Мимо берегового выступа, обложенного камнем, с присевшим, как воин, многошеломным белокаменным с кряжистыми плечами собором, по Волге, как и сто и пятьсот лет назад плыли корабли, и проплывающие смотрели на подступившего к берегу и присевшего перед прыжком богатыря с одним и тем же чувством — такие крепыши только на Волге, на волжских откосах силу набирают. С самоходок, с ракет, с теплоходов собор шел на сближение, как рубка желтовато-известкового судна, а фигурка отца Гермогена, шевелящего в задумчивости губами, казалась небольшой черной запятой, птицей, присевшей отдохнуть на реи.
Клеймо четвертое. В замоскворецком переулке
Суматоха московской жизни несколько отвлекла Анну Петровну от впечатлений поездки. Звонки, женские встречи с подругами с поцелуями, объятьями, новостями.
Но уже на следующий день она была у дверей Канаурова.
— А, приехали. Ну, что? Ну, как? Что привезли?

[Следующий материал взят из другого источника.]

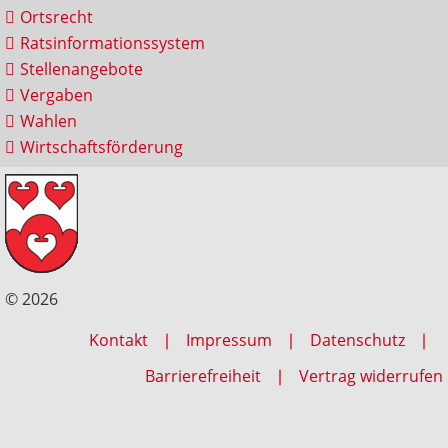
Ortsrecht
Ratsinformationssystem
Stellenangebote
Vergaben
Wahlen
Wirtschaftsförderung
© 2026
Kontakt
Impressum
Datenschutz
Barrierefreiheit
Vertrag widerrufen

— Ничего, Анатолий Борисович. Ничего. Вы знаете гораздо больше меня.
Канауров в сегодняшней московской иконной индустрии занимал особое место. В прошлом инженер-экономист, он всю жизнь вертелся около крупных коллекционеров и гениальных довоенных фальсификаторов — последних, доживающих могикан дореволюционного антикварного рынка. Ведь до войны в Москве умели подделывать и Рубенса, и Гальса, и даже Рембрандта. Подделывали виртуозно, без подписей, сюжеты разрабатывали на основании неосуществленных эскизов. Роль Канаурова ограничивалась посредничеством. Он прекрасно чувствовал, где может находиться и тлеть в пыли ценный подлинник. Дать ход полотну, довести его до рук коллекционера, при этом положив в карман крупную разницу, было его профессией.